PROMPT: Report each line of the entries that includes "right" by copying it.

[Opening DATA IN THIS EXERCISE section]

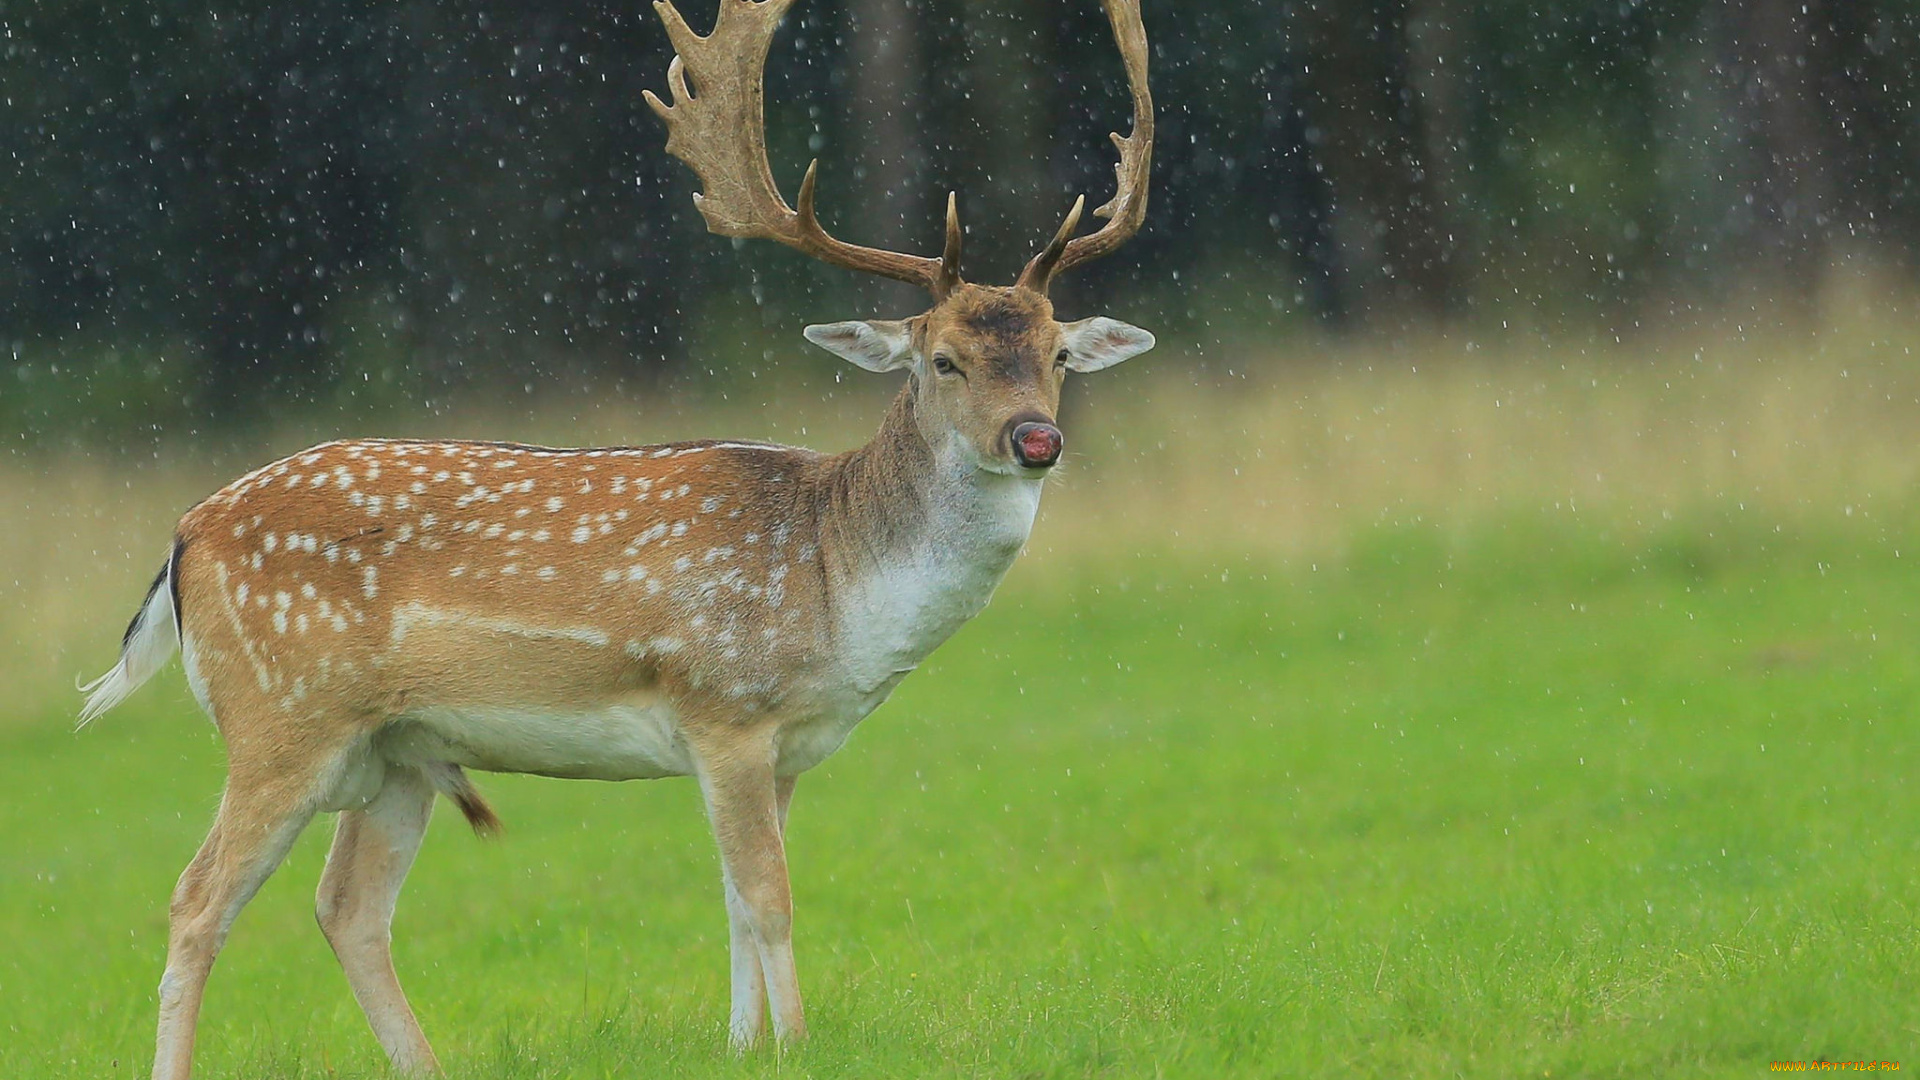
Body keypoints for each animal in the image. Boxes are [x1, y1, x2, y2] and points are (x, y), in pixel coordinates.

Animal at [78, 2, 1152, 1076]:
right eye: (944, 360)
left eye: (1058, 353)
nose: (1037, 439)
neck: (835, 582)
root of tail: (184, 534)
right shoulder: (725, 708)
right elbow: (768, 899)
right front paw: (797, 1045)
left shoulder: (784, 747)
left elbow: (733, 905)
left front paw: (741, 1045)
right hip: (282, 718)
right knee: (196, 901)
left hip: (394, 751)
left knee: (347, 909)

[Closing DATA IN THIS EXERCISE section]

RESULT OF THE EXERCISE:
right eye: (944, 360)
right shoulder: (725, 708)
right elbow: (768, 899)
right front paw: (797, 1045)
right hip: (282, 718)
right knee: (196, 901)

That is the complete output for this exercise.